Gary Davies of Maritime Photographic sent me this "jaw dropping" photograph of the MOL Triumph which dramatically conveys the sheer scale of these new ultra-large container ships.
Built by Samsung in South Korea and launched in March 2017, the ship will operate between Chinese and European ports. With a capacity of just over 20,000 TEUs, she is the first of MOL's planned fleet of six 20,000 TEU class vessels with a LOA of 400 metres and a beam of 59 metres.

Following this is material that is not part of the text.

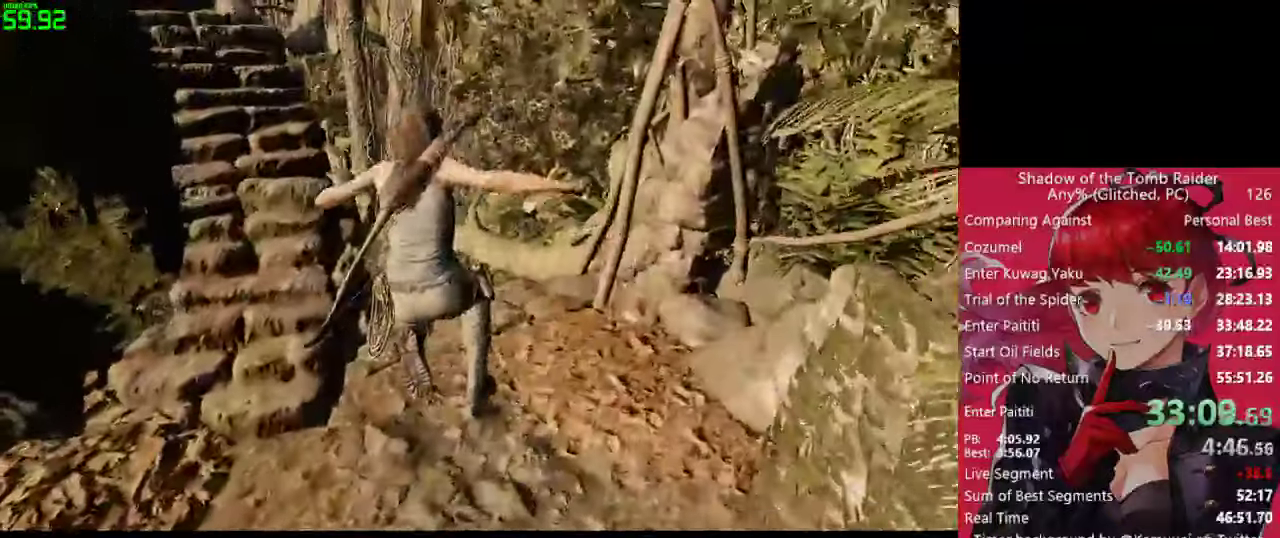
{"keys": ["w"], "mouse": [], "mouse_move": "still", "events": [[33, "a", "up"], [400, "shift", "down"], [450, "shift", "up"]]}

The subject of containerisation started me thinking about Blue Funnel's 'Priam' (Super P) class cargo liners. I had the privilege of standing by for a time (1967) the building of the Peisander at Vickers Naval Shipyard at Walker-on-Tyne. These 'Priam' class ships were exceptional general cargo liners, but they were built too late and were to be swept away by the tide of containerisation which would be the death knell for many of the famous names in British shipping, and would forever change a way of life at sea which we had enjoyed.
Of the eight 'Priam' class ships, five were built at Vickers, one at John Brown's on the Clyde and two at Mitsubishi's Nagasaki Shipyard. The Japanese yard significantly outperformed the British yards on both price and delivery. The John Brown and Vickers Walker shipyards went out of business soon after building these ships. Sadly as these marvellous super cargo liners were being delivered, the container ships which would sweep them off the world's oceans were being planned and built.
To me, however, to sail on the Peisander was a delight and privilege. Four of the 'Priam' class were sold to CY Tung in 1979 to operate as container ships.